Чунчжа кивнула. Ее внезапные опасения исчезли, сменившись волнением, связанным с самостоятельным выходом за пределы деревни.

– Не забудь передать жене старшего сына мои поклоны, а также извинения. – Мама закусила губу. – Будь начеку. Если увидишь что-нибудь подозрительное, сойди с дороги и постарайся, чтобы тебя не заметили.

– Что значит – подозрительное, омман? – спросила Чунчжа, пытаясь подтянуть носок, но объемистый короб за плечами мешал ей.

Мама притворилась, будто поправляет веревки, которыми был перетянут короб.

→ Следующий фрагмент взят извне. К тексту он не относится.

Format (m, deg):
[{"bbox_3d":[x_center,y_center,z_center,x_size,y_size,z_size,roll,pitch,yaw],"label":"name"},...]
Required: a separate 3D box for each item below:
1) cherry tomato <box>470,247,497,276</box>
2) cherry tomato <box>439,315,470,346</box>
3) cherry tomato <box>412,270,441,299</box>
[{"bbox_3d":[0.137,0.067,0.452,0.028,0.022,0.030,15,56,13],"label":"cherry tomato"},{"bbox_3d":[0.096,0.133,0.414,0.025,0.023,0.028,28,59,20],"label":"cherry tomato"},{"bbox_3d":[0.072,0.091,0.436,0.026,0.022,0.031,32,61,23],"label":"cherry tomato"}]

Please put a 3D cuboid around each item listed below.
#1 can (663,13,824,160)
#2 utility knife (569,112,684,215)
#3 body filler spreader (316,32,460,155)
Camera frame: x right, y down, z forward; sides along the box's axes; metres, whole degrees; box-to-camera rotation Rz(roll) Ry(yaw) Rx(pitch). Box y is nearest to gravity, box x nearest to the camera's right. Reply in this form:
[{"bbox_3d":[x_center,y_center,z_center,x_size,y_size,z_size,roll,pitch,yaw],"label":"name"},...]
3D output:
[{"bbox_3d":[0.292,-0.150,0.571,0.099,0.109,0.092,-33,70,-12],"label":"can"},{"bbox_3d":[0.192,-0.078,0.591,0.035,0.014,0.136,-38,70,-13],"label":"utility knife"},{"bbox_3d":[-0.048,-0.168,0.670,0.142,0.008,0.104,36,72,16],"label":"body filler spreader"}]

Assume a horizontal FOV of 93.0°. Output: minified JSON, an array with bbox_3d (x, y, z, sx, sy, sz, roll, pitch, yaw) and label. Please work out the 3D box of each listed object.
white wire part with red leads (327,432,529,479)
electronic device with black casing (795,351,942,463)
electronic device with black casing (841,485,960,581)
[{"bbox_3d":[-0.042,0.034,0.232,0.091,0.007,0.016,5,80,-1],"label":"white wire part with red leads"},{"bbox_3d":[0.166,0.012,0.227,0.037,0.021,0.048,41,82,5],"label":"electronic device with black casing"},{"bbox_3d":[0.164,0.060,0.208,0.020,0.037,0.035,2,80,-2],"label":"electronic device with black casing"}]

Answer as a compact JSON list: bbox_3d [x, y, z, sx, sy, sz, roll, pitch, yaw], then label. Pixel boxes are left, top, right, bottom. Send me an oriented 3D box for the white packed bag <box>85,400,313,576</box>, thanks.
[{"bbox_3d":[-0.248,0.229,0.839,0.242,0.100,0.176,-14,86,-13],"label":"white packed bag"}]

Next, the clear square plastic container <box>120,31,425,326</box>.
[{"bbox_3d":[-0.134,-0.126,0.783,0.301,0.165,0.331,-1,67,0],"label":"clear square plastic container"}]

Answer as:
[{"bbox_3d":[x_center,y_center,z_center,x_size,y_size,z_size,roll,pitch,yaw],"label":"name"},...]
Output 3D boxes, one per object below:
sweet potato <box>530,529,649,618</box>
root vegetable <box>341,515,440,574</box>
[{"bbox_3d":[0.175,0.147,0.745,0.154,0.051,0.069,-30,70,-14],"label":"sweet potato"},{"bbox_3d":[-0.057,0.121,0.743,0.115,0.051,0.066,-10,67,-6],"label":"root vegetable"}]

Буквально на днях националистские солдаты [3] совершили нечто невообразимое, войдя в пультхок, пока ныряльщицы грелись у костра. Ухмыляющиеся мужчины находились внутри, пока сгорбленная старуха не прогнала их палкой, бормоча что-то себе под нос. Если бы мужчины поняли, чтó она говорит, им стало бы не до смеха, ведь она прокляла их на древнем языке, которого жители материка не знали. Женщина развязала и снова завязала узел. Она и помыслить не могла, что вспомнит добрым словом японских негодяев [4]. Те никогда не запятнали бы себя вторжением в скромное женское пристанище.

– Просто внимательно наблюдай за всем, что тебя окружает. Не отвлекайся. Ты же не хочешь случайно наткнуться на горе на змею или кабана.

Мама направила Чунчжу в сторону большой дороги. Ее прощальное напутствие служило одновременно памяткой и талисманом, призванным избавить дочь от забывчивости и бед:

– Пусть ноша покажется тебе легкой, пусть твои шаги будут уверенными. Ты поднимешься по горной тропе, миновав два пансатхапа. Когда доберешься до тольхарыбана, польешь содержимое короба, памятуя о том, что ты почти на месте. Поторапливайся. Тебя встретит кто-нибудь из семьи свиновода. Ты останешься на ночь, а завтра вернешься домой с откормленным поросенком.

[2] Здесь англо-американским термином «констебль» именуется нижний чин корейской полиции.
[3] Имеются в виду войска, отправленные на остров первым корейским президентом (с 24 июля 1948 года) Ли Сынманом (1875–1965), исповедовавшим националистическую идеологию.
[4] Подразумеваются японские оккупанты, хозяйничавшие в стране в тот период, когда Корея входила в состав Японской империи (1910–1945).